What you will bring to the role;

To be successful in this role you should have proven experience within the Technology sector with knowledge of the following skills:

  • An inquisitive approach, always asking how to achieve goals in a smarter and more effective way
  • An ability and interest to learn and experiment with new approaches to vulnerability management, in different contexts, across the amazing scale that HSBC brings.

Good Risk and Controls understanding
  • Knowledge and exposure of Risk and Control Management
  • Ability to understand and assess both threats, controls and vulnerabilities, articulating these to both technical and business stakeholders.

Strong Technical background
  • Proven experience in general security concepts and principles and application specific security concepts and principles
  • Proven experience working in a large scale, multi-national and technologically diverse environment
  • Hands on experience with threat modelling and strong technical understanding and experience of assessing vulnerabilities and identifying weaknesses in diverse enterprise IT assets
  • Strong understanding of applications design and architecture
  • Strong understanding of Software Development Life Cycle (SDLC) with a focus on security
  • Professional IT Security qualifications and/or certification
  • Knowledge of Governance, Risk & Compliance
  • Experience in continuous improvement and process optimisation.
  • Knowledge and experience with network, host and application security practices
  • Excellent analytical skills, organizational skills, ingenuity and the ability to work as part of a team
  • Have a minimum of 10 years in a Cybersecurity role
  • Have a minimum of 3 years leadership (projects, resource etc.)
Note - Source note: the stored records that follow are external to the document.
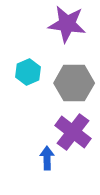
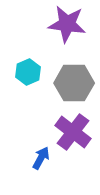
blue arrow: moved 6 px left; rotated 30 degrees clockwise
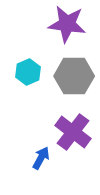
gray hexagon: moved 7 px up
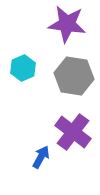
cyan hexagon: moved 5 px left, 4 px up
gray hexagon: rotated 9 degrees clockwise
blue arrow: moved 1 px up
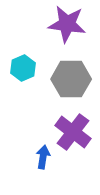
gray hexagon: moved 3 px left, 3 px down; rotated 9 degrees counterclockwise
blue arrow: moved 2 px right; rotated 20 degrees counterclockwise
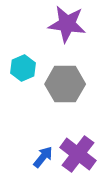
gray hexagon: moved 6 px left, 5 px down
purple cross: moved 5 px right, 22 px down
blue arrow: rotated 30 degrees clockwise
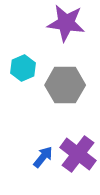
purple star: moved 1 px left, 1 px up
gray hexagon: moved 1 px down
Strong stakeholder management and communications skills
  • Experience of working in international and diverse environments
  • Experience in managing high-performing individuals in different geographies, often remotely
  • Experience in engaging with business, technology, regional and regulator stakeholders
  • Ability to communicate to executive leadership - effectively translating technical gaps into business risk
  • Ability to prepare concise presentations and updates for senior management

Effective Team Lead combined with ability to complete tasks independently to a high quality standard
  • Possess strong leadership skills to bring out the best in a team. This includes both direct leadership and cross-functional capabilities
  • Experience within fast-moving, complex and demanding corporate environments and able to provide appropriate direction to the team whilst dealing with ambiguity and change

Interpersonal Skills
  • Influential, credible and persuasive, active listener, embraces HSBC Values, shows good judgement and demonstrates high level of communication skills in order to achieve effective stakeholder management

Some travel will be required - expected once to twice a year.
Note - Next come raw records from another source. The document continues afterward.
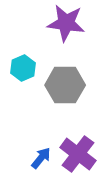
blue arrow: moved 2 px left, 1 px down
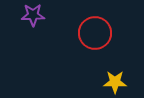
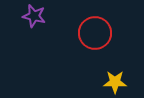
purple star: moved 1 px right, 1 px down; rotated 15 degrees clockwise
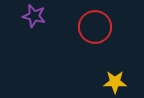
red circle: moved 6 px up
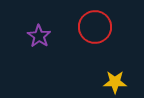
purple star: moved 5 px right, 20 px down; rotated 20 degrees clockwise
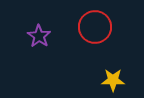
yellow star: moved 2 px left, 2 px up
Come Power a Business that Defines How to Power the World

As a business operating in markets all around the world, we believe diversity brings benefits for our customers, our business and our people. This is why HSBC is committed to being an inclusive employer and encourages applications from all suitably qualified applicants irrespective of background, circumstances, age, disability, gender identity, ethnicity, religion or belief and sexual orientation.

We want everyone to be able to fulfil their potential which is why we provide a range of flexible working arrangements and family friendly policies.
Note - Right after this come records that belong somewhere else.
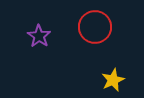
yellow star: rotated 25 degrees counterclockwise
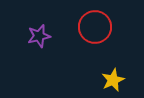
purple star: rotated 25 degrees clockwise
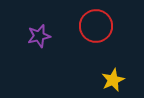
red circle: moved 1 px right, 1 px up
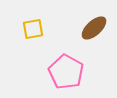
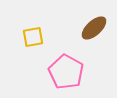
yellow square: moved 8 px down
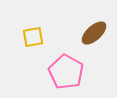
brown ellipse: moved 5 px down
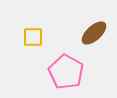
yellow square: rotated 10 degrees clockwise
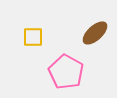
brown ellipse: moved 1 px right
As an HSBC employee, you will have access to tailored professional development opportunities and a competitive pay and benefits package.

Personal data held by the Bank relating to employment applications will be used in accordance with our Privacy Statement, which is available on our website.

All qualified applicants will receive consideration for employment without regard to race, color, religion, sex, sexual orientation, gender identity, national origin, disability, or status as a protected veteran.